For Pride month, we want to appreciate the many 2SLGBTQ+ folks and allies who have worked, and continue to work, to create a world of acceptance, celebration, and joy for the 2SLGBTQ+ community. We are grateful to have artists from the 2SLGBTQ+ community in our collection, telling stories and sharing ideas that are important to all of us.
In our program Critique the Collection, Volume 2, some of our critics chose works from the collection that were created by 2SLGBTQ+ artists, and provided added context to artworks that continue to be relevant. Today, we’re highlighting one such critique by Janet MacIsaac, who critiqued David Buchan’s piece Canadian Youth (from Cold City Gallery Portfolio) (1989). Read Janet’s critique below!
“David Buchan’s (1989) Canadian Youth is a near faithful photographic (re)production of the Charles H. Scott (1937) painting of the same name. David uses his source images as a “point of departure.” (1) He does this through staging the scene in his works, playing with the meaning of the image to draw our attention to the constructed ‘reality’ of mass media.(2) Although a departure from his earlier process of inserting himself as the subject into his (re)productions, Canadian Youth heightens our awareness to the fabricated reality of advertising media. (3,4) David reminds us that mass media culture is always trying to sell us something that we lack but which is not ‘real’. The saturated colour profile in Canadian Youth gives us a general idea that the ‘reality’ presented is not what it seems.
David plays with the original details in the image meant to portray a ‘happenchance’ nature scene in British Colombia. Sand becomes a tan tarp. The people are props. The idyllic forest backdrop becomes a print from a wallpaper store. A wine bottle is inserted, labelled ‘Super, Natural’ referencing the BC’s Ministry of Tourism slogan.(5) These pieces come together to draw our attention to the image’s staged ‘nature.’ Nothing here is real. As a queer non-binary woman, I was initially drawn to a narrative of queer desire that I found in the image. However, upon further engagement with David’s work, I see this image reaching across time to remind us of the modern day commodification of queer and trans identity (i.e., rainbow capitalism). Canadian Youth stresses that our representation in mass media is being done to sell something back to us.”

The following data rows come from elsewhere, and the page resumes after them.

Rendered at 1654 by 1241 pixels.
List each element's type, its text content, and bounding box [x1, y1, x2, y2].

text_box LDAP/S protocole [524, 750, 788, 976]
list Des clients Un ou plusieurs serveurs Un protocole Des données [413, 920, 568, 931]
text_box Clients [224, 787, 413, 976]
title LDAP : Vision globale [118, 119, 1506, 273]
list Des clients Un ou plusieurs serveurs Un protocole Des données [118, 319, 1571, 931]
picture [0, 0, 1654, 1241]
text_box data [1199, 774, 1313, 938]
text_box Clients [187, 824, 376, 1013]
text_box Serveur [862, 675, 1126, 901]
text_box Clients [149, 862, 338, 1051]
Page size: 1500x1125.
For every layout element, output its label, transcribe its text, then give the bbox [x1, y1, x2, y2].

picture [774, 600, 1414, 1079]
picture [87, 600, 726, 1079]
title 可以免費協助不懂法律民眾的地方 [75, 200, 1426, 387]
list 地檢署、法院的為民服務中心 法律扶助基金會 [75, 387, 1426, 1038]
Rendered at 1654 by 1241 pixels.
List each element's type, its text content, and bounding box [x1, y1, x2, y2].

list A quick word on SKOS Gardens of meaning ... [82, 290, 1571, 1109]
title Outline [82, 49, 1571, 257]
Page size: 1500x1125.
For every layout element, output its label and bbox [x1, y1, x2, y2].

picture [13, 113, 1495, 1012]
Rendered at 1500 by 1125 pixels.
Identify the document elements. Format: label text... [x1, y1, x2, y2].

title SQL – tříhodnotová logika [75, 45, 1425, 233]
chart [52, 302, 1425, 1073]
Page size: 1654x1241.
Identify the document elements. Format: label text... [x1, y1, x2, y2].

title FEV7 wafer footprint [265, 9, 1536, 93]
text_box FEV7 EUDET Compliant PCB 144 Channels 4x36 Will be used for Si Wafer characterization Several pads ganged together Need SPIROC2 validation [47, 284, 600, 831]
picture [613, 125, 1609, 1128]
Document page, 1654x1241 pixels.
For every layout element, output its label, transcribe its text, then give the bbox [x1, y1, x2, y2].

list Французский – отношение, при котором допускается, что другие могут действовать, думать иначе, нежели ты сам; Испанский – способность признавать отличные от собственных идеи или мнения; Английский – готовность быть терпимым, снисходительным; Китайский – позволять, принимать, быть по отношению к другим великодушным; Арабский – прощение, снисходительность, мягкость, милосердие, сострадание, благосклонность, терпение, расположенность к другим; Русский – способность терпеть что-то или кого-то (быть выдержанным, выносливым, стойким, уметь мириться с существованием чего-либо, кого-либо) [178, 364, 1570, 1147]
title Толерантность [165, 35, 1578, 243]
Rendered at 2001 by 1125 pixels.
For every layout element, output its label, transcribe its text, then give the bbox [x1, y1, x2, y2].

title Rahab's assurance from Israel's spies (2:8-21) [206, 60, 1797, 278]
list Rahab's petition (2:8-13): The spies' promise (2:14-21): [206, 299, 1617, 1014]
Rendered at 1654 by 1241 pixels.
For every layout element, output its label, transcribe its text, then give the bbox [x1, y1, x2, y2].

Janet MacIsaac is a white, queer, non-binary woman living in so-called Windsor while she completes her PhD in Applied Social Psychology. Janet’s research focuses on trans embodiment and materializing gender euphoria through visual methods, particularly photography. When not working on their degree, Janet can usually be found biking in the county.
1 Stacey, Robert. (1993). Conspicuous Consumption. In L. Dompierre, David Buchan: Inside the Image (pp. 27–30). The Power Plant.
2 Maher, Sabrina. (2014). An Introduction to the language of partial seduction: Works by David Buchan [Unpublished master’s thesis]. University of Toronto.
3 This shift appears to be related to a decline in his health from HIV/AIDs, which he contracted near the end of the 1980s, see Maher (2014).
4 Chitty, Elizabeth. (1996). David Buchan: Man-about-town. Coach House Printing.
5 This is an interesting reference as at the time the government was dealing with issues of clear-cutting old growth forests (see Stacey, 1993). Apparently, the advertisements were handled by an agency that staged the tourism commercials, thus the ‘super, natural’ BC is a fabricated reality. The placement of the wine bottle in the image with this message acts to further reinforce the fabricated reality of what we are viewing and that we are being sold something in this image.